Song for the Basilisk
by Patricia A. McKillip
A book review by Mark L. Olson
Ace Fantasy, 1998, 314 pp, $22.95
Song for the Basilisk has strong echoes of McKillip's superb Riddlemaster of Hed trilogy, but I don't think it achieves the same level.
The main character, the hidden heir to the defeated house in a civil war, is whisked away as a child to be raised as a bard at a school for bards on a far distant island. He is interested in little but his music (though bards appear to be more poets than musicians) and lives the life of a teacher at the school for bards. He does take time to marry and have a son.
Eventually, he wanders almost aimlessly back to the city where he was born and enters a school for music, from which he is hired to catalog the musical manuscripts looted by the Basilisk -- the affectionate nickname given the winner in that old civil war.
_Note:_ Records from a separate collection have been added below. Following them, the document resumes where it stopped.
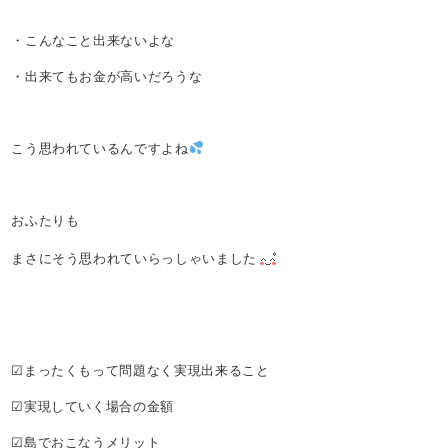
・こんなこと出来ないよな
・出来てもお金が高いだろうな
こう思われているんですよね
おふたりも
まさにそう思われていらっしゃいました
☑まったくもって問題なく実現出来ること
☑実現していく場合の金額
☑島でおこなうメリット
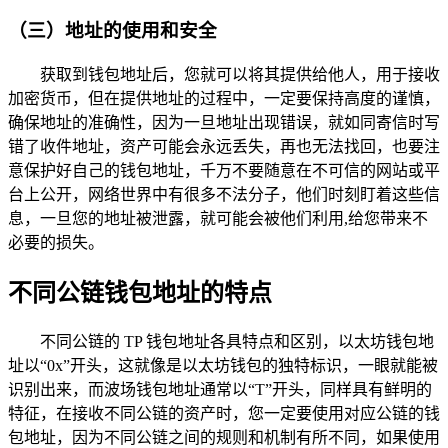
（三）地址的使用和安全
获取到钱包地址后，您就可以将其提供给他人，用于接收
加密货币，但在提供地址的过程中，一定要保持高度的谨慎，
确保地址的准确性，因为一旦地址出现错误，就如同寄信时写
错了收件地址，资产可能会永远丢失，再也无法找回，也要注
意保护好自己的钱包地址，千万不要随意在不可信的网站或平
台上公开，网络世界中有很多不法分子，他们时刻盯着这些信
息，一旦您的地址被泄露，就可能会被他们利用,给您带来不
必要的损失。
不同公链钱包地址的特点
不同公链的 TP 钱包地址各具特点和区别，以太坊钱包地
址以“0x”开头，这就像是以太坊钱包的独特标识，一眼就能被
识别出来，而波场钱包地址通常以“T”开头，同样具有鲜明的
特征，在接收不同公链的资产时，您一定要使用对应公链的钱
包地址，因为不同公链之间的规则和机制有所不同，如果使用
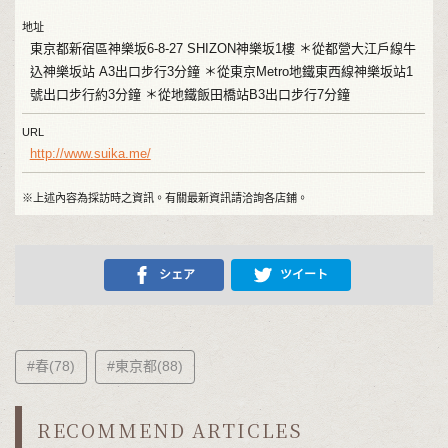
地址
東京都新宿區神樂坂6-8-27 SHIZON神樂坂1樓 ＊從都營大江戶線牛
込神樂坂站 A3出口步行3分鐘 ＊從東京Metro地鐵東西線神樂坂站1
號出口步行約3分鐘 ＊從地鐵飯田橋站B3出口步行7分鐘
URL
http://www.suika.me/
※上述內容為採訪時之資訊。有關最新資訊請洽詢各店鋪。
シェア
ツイート
#春(78)
#東京都(88)
RECOMMEND ARTICLES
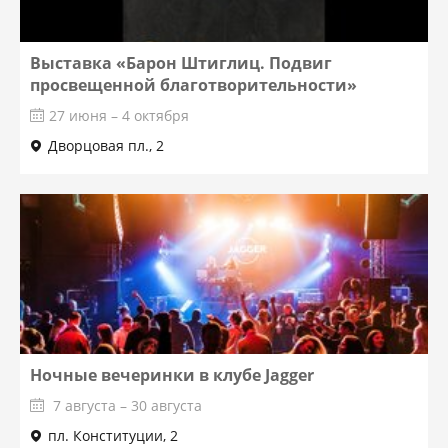
Выставка «Барон Штиглиц. Подвиг
просвещенной благотворительности»
27 июня – 4 октября
Дворцовая пл., 2
Ночные вечеринки в клубе Jagger
7 августа – 30 августа
пл. Конституции, 2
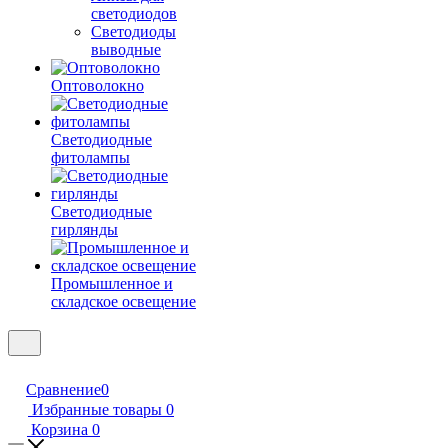
светодиодов
Светодиоды
выводные
Оптоволокно
Светодиодные
фитолампы
Светодиодные
гирлянды
Промышленное и
складское освещение
Сравнение
0
Избранные товары
0
Корзина
0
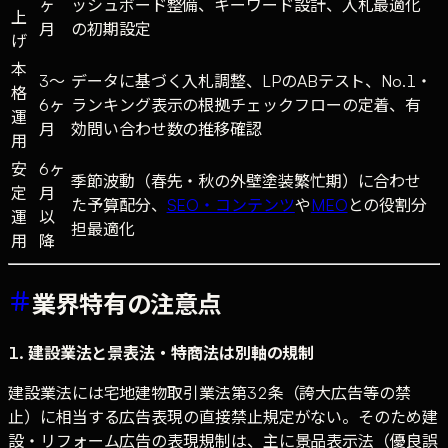
ヶ
ッシュボード整備、キーワード設計、入札最適化
上
月
の初期設定
げ
本
3〜
データに基づく入札調整、LPのABテスト、No.1・
格
6ヶ
ランキング表示の根拠チェックフローの定着、有
運
月
効問い合わせ数の推移確認
用
安
6ヶ
季節波動（春先・秋の外壁塗装繁忙期）に合わせ
定
月
た予算配分、
SEO・コンテンツ
や
MEO
との役割分
運
以
担最適化
用
降
業界特有の注意点
1. 建設業法と景表法・特商法は別軸の規制
建設業法には宅地建物取引業法第32条（誇大広告等の禁
止）に相当する広告表現の直接禁止規定がない。そのため建
設・リフォーム広告の表現規制は、主に景品表示法（優良誤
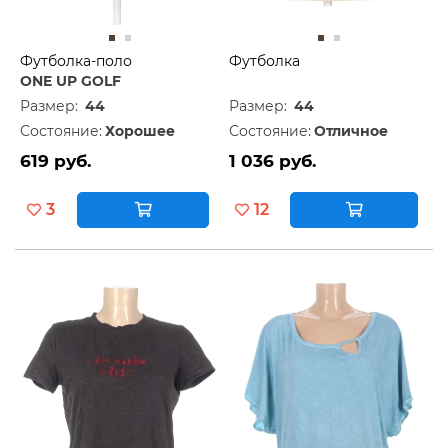
Футболка-поло
Футболка
ONE UP GOLF
Размер:
44
Размер:
44
Состояние:
Хорошее
Состояние:
Отличное
619 руб.
1 036 руб.
3
12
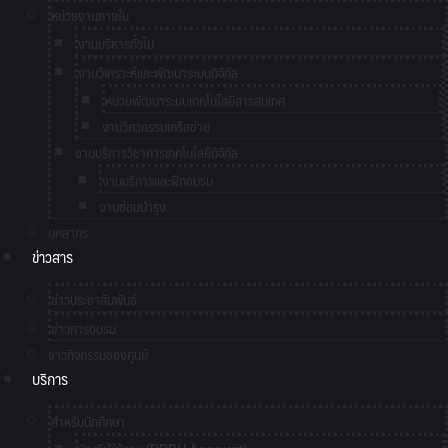
หน่วยงานภายใน
งานบริหารทั่วไป
งานวิเคราะห์และพัฒนาระบบดิจิทัล
หน่วยพัฒนาระบบเทคโนโลยีสารสนเทศ
งานวิศวกรรมเครือข่าย
งานบริการวิชาการเทคโนโลยีดิจิทัล
งานบริการและฝึกอบรม
งานซ่อมบำรุง
บุคลากร
ข่าวสาร
ข่าวประชาสัมพันธ์
ข่าวการอบรม
ข่าวกิจกรรมของศูนย์
บริการ
สำหรับนักศึกษา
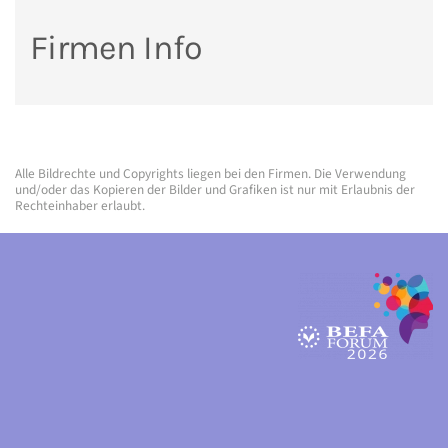
Firmen Info
Alle Bildrechte und Copyrights liegen bei den Firmen. Die Verwendung
und/oder das Kopieren der Bilder und Grafiken ist nur mit Erlaubnis der
Rechteinhaber erlaubt.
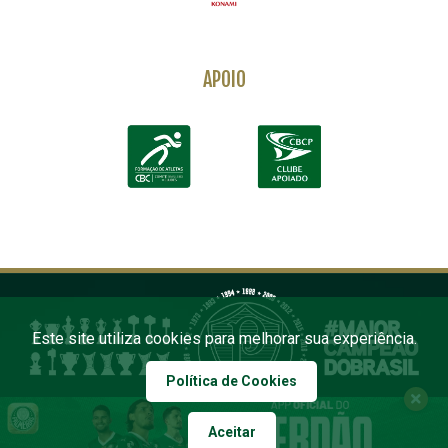
APOIO
Este site utiliza cookies para melhorar sua experiência.
Política de Cookies
Aceitar
COPYRIGHT 2026 PALMEIRAS. TODOS OS DIREITOS RESERVADOS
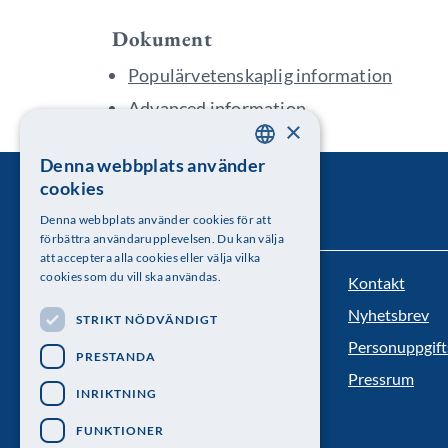
Dokument
Populärvetenskaplig information
Advanced information
×
Denna webbplats använder
SWEDISH
cookies
ENGLISH
Denna webbplats använder cookies för att
förbättra användarupplevelsen. Du kan välja
att acceptera alla cookies eller välja vilka
cookies som du vill ska användas.
Kontakt
Kungl. Vetenskapsakademien
Nyhetsbrev
STRIKT NÖDVÄNDIGT
Besöksadress: Lilla Frescativägen 4A
Personuppgift
PRESTANDA
Telefon: 08-673 95 00
Pressrum
INRIKTNING
FUNKTIONER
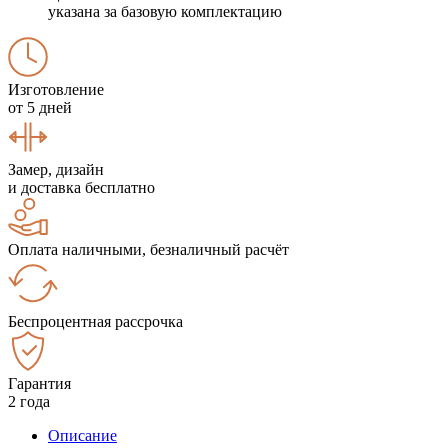
указана за базовую комплектацию
Изготовление
от 5 дней
Замер, дизайн
и доставка бесплатно
Оплата наличными, безналичный расчёт
Беспроцентная рассрочка
Гарантия
2 года
Описание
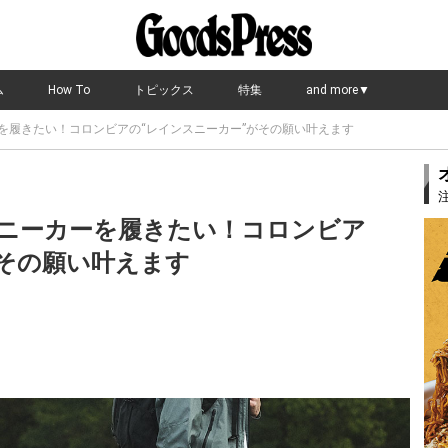
ム
How To
トピックス
特集
and more▼
を履きたい！コロンビアの“レインスニーカー”がその願い叶えます
ニーカーを履きたい！コロンビア
がその願い叶えます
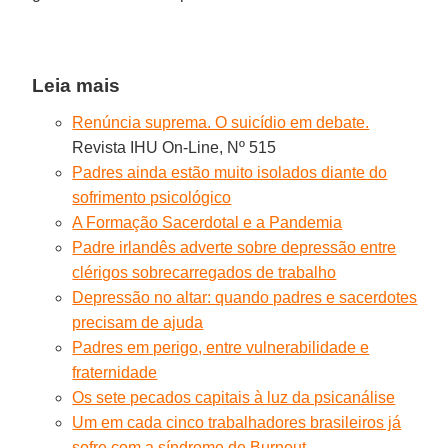
Leia mais
Renúncia suprema. O suicídio em debate.
Revista IHU On-Line, Nº 515
Padres ainda estão muito isolados diante do
sofrimento psicológico
A Formação Sacerdotal e a Pandemia
Padre irlandês adverte sobre depressão entre
clérigos sobrecarregados de trabalho
Depressão no altar: quando padres e sacerdotes
precisam de ajuda
Padres em perigo, entre vulnerabilidade e
fraternidade
Os sete pecados capitais à luz da psicanálise
Um em cada cinco trabalhadores brasileiros já
sofre com a síndrome de Burnout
Things happen and he stumbles into a considerable personal magic, ignites a new civil war and almost absent-mindedly defeats the Basilisk.
McKillip is best when she is portraying magic: McKillip's magic never comes from elaborate formulae or follows arcane, over-detailed rules. It comes from within the character and, while often quite well controlled, is never deeply analyzed and may well be unanalyzable. She shows this very, very well.
In Song for the Basilisk, however, this isn't enough by itself to match her greatest past books.
This is a good, enjoyable fantasy, but not one which will be remembered as one of McKillip's best.